Many proprietary search engines have to deal with complex licensing issues – an example of this is WestLaw, which searches legal documents, and has to deal with privacy issues, costs of scanning documents, and so on. For a research project, SSL certificates are appealing because you can do something interesting without dealing with these types of problems (see the final search engine here).
For acquiring data, I started with a list of a million domains and wrote a Scala script that checked each for HTTPs and sent the results to Solr. For this project Solr works well as a primary data store. If you push data to it, it makes column definitions for you, so it’s almost entirely hands off, although this does not work for updates. Another nice feature is that if you put the correct suffixes on columns and use the default configuration it will infer the types (e.g. _txt is a text column you want indexed, _s is a string you don’t want changed, and _ss is an array of strings).

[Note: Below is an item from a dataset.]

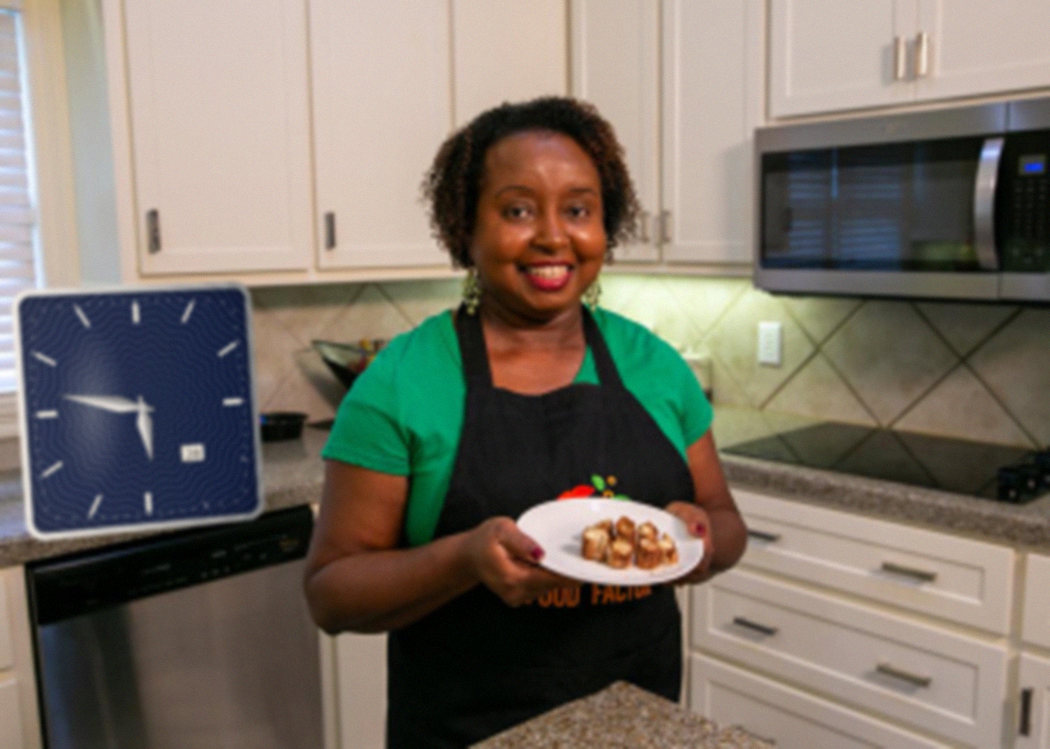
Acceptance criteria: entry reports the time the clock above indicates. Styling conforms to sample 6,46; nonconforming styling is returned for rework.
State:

I tested all the apparently popular methods for parallelism in Scala, since I started this without a clear idea of how any of them worked. I built the first iteration with Akka, which is used for non-locking hand-offs between steps, but I realized partway through that this isn’t that useful since this process only has two I/O bound steps (retrieval over the network and pushing to Solr) so Akka is overkill.

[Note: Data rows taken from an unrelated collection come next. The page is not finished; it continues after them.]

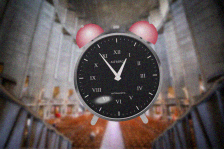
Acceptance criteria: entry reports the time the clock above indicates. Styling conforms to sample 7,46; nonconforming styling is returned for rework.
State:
12,54
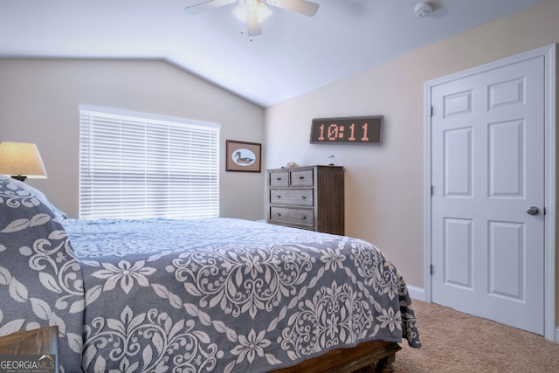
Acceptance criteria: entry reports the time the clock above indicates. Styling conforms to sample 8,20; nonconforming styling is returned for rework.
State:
10,11
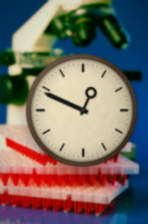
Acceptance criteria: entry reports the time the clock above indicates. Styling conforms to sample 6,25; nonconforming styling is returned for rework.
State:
12,49
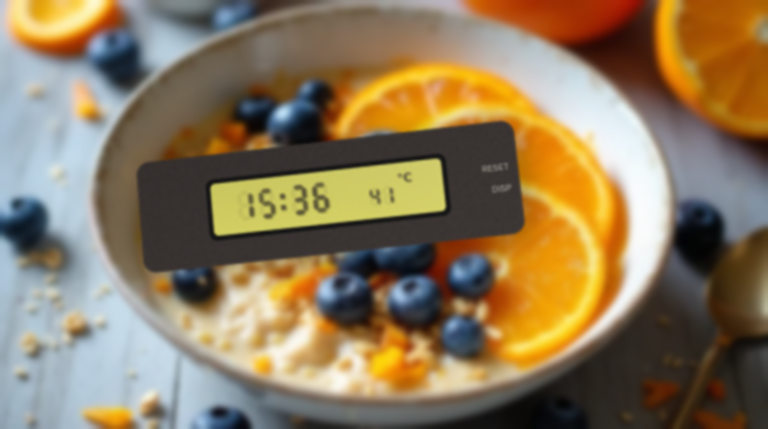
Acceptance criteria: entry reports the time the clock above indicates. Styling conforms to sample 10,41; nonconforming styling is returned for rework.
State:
15,36
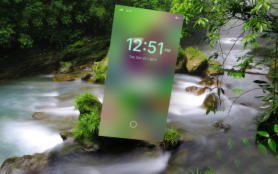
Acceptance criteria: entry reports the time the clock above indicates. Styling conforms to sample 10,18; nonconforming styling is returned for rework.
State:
12,51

If you build something this with Solr, it’s important not to do frequent commits, or the whole thing drags to a crawl.
Futures (and the .par operation) let you create a bunch of lambdas, which are then run by a threadpool, which is much more compelling. The problem with long running parallel scripts is that they seem to eventually die or exhaust some open resource (file handles, rate limit on DNS lookups). This typically only happens after running for hours which is a pain to troubleshoot and not really worth the effort for this type of project.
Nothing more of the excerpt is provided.